La tension est montée d’un cran ce jeudi dans la capitale. Plusieurs éléments de la Police nationale congolaise, dont un officier supérieur au grade de capitaine, ont été interpellés et conduits au siège de l’Unité de Protection des Personnes et de leurs Habitations, l’UPHP, à Kinshasa.
Ils sont actuellement en cours d’audition. Les faits qui leur sont reprochés remontent à la dispersion d’un sit-in organisé par un collectif de médecins dits "non primés" devant l’Hôtel du Gouvernement.
Selon les premières informations recueillies sur place, les médecins manifestaient pacifiquement pour réclamer le paiement d’arriérés de primes. Depuis plusieurs mois, ce groupe dénonce des retards répétés dans le versement des indemnités promises par les autorités, une situation qu’ils jugent "intenable" au regard de leurs conditions de travail dans les hôpitaux publics.
La manifestation, qui devait rester statique devant les grilles de l’Hôtel du Gouvernement, a dégénéré au moment de l’arrivée des forces de l’ordre. Des vidéos devenues virales sur les réseaux sociaux montrent des policiers anti-émeute intervenant avec fermeté.
Sur l’une des séquences, on distingue clairement un capitaine ordonner l’usage d’un canon à eau pour disperser les manifestants. D’autres images montrent des bousculades, des blouses blanches renversées au sol et du matériel médical abandonné sur le trottoir.
La diffusion de ces vidéos a provoqué de nombreuses réactions, tant au sein de la communauté médicale que dans l’opinion publique. Plusieurs organisations de défense des droits humains ont appelé à l’ouverture d’une enquête pour "usage disproportionné de la force".
C’est dans ce contexte que la hiérarchie policière a décidé d’agir rapidement. Ce jeudi en fin de matinée, plusieurs policiers présents sur les lieux ont été interpellés.
Parmi eux figure le capitaine identifié sur les images comme ayant donné l’ordre d’utiliser le canon à eau. L’ensemble du groupe est actuellement auditionné au siège de l’UPHP à Kinshasa.
D’après une source au sein de l’unité, l’objectif de ces auditions est double : établir les responsabilités individuelles dans le déroulement de l’intervention et vérifier si les procédures d’encadrement des manifestations ont été respectées.

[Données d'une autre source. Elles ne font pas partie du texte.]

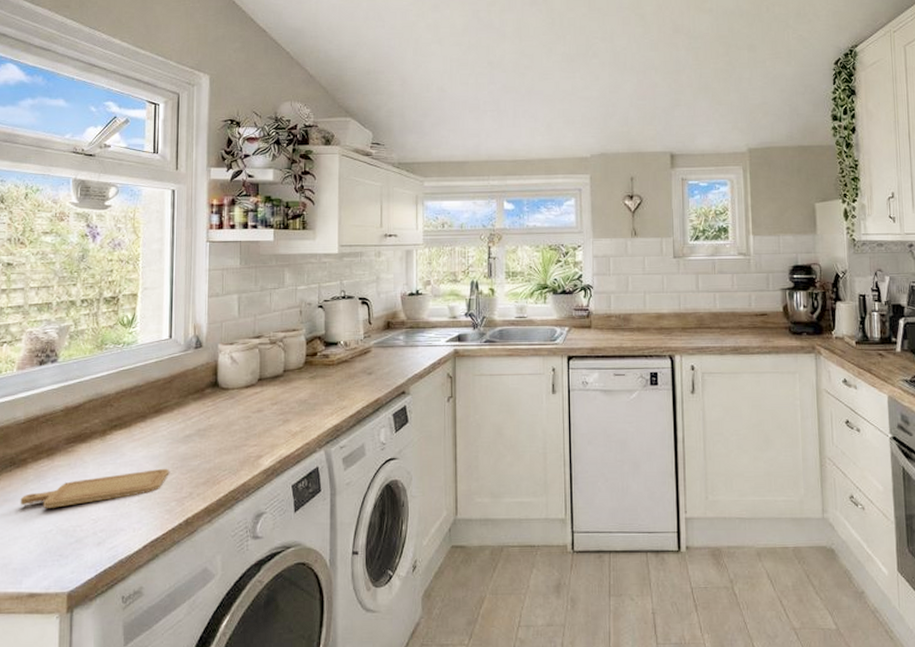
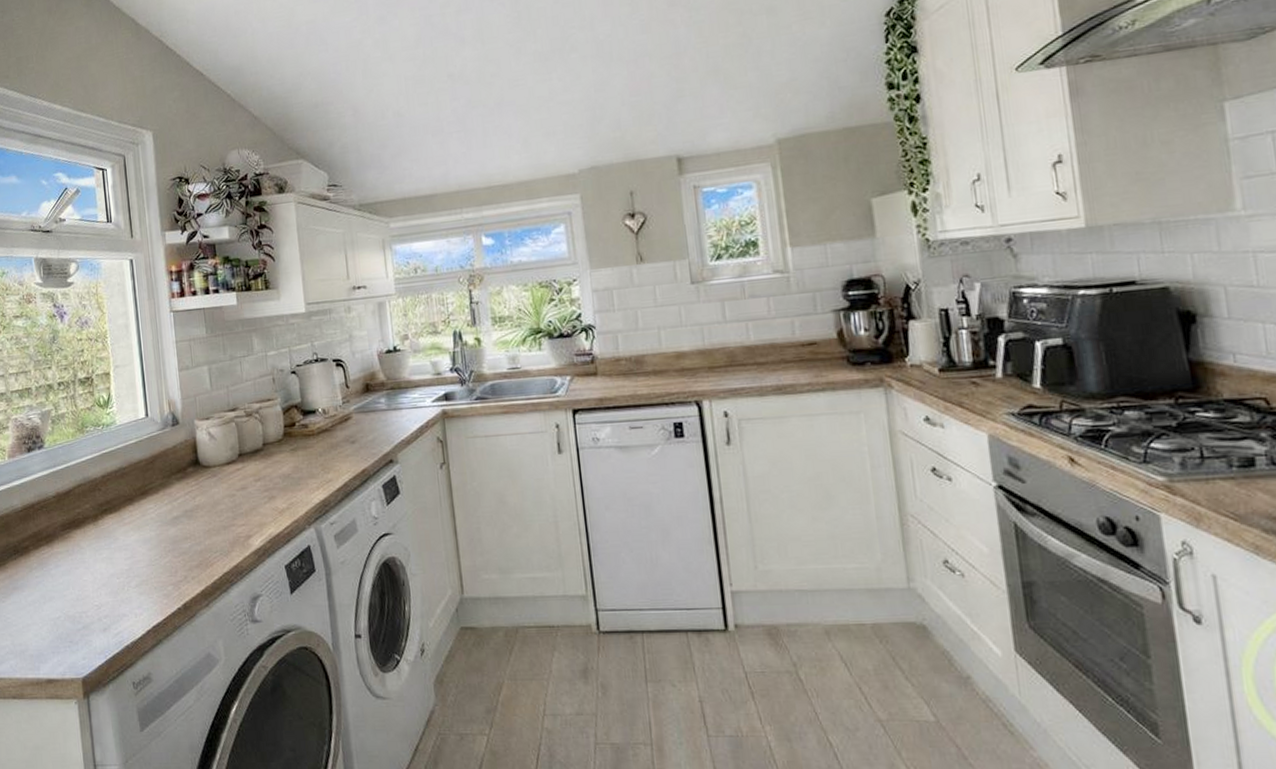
chopping board: present [20,468,169,508] -> none [27,551,162,595]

"Nous ne pouvons pas tolérer que des manifestations, même tendues, se terminent par des scènes de violence. Une enquête administrative et disciplinaire est ouverte", a indiqué un officier de l’UPHP sous couvert d’anonymat.
Du côté des manifestants, l’émotion reste vive. Les représentants des médecins "non primés" ont dénoncé une "répression inacceptable contre un corps qui sauve des vies".
Ils réitèrent leur demande principale : le paiement immédiat des primes impayées et l’ouverture d’un dialogue direct avec le Gouvernement. "Nous ne sommes pas des fauteurs de troubles. Nous demandons simplement ce qui nous revient de droit pour pouvoir continuer à travailler dignement", a déclaré l’un des porte-paroles du collectif.
Le sit-in prévu ce jeudi a été interrompu, mais les médecins assurent qu’ils poursuivront leurs actions jusqu’à l’obtention de réponses concrètes.
Cet incident remet sur la table la question de l’encadrement des manifestations à Kinshasa et, plus largement, des relations entre les forces de l’ordre et les secteurs sociaux en grève.
Ces derniers mois, le secteur de la santé a été marqué par plusieurs mouvements de protestation. Entre manque de matériel, salaires en retard et conditions de travail difficiles, le ras-le-bol est palpable dans de nombreux hôpitaux.
Les autorités, de leur côté, insistent sur la nécessité de maintenir l’ordre public tout en garantissant le droit de manifester. Reste à savoir quelles conclusions seront tirées des auditions en cours à l’UPHP.
Pour l’heure, le calme est revenu aux abords de l’Hôtel du Gouvernement, sous surveillance policière renforcée. L’opinion attend désormais les résultats de l’enquête et une position officielle du Gouvernement sur le dossier des primes des médecins.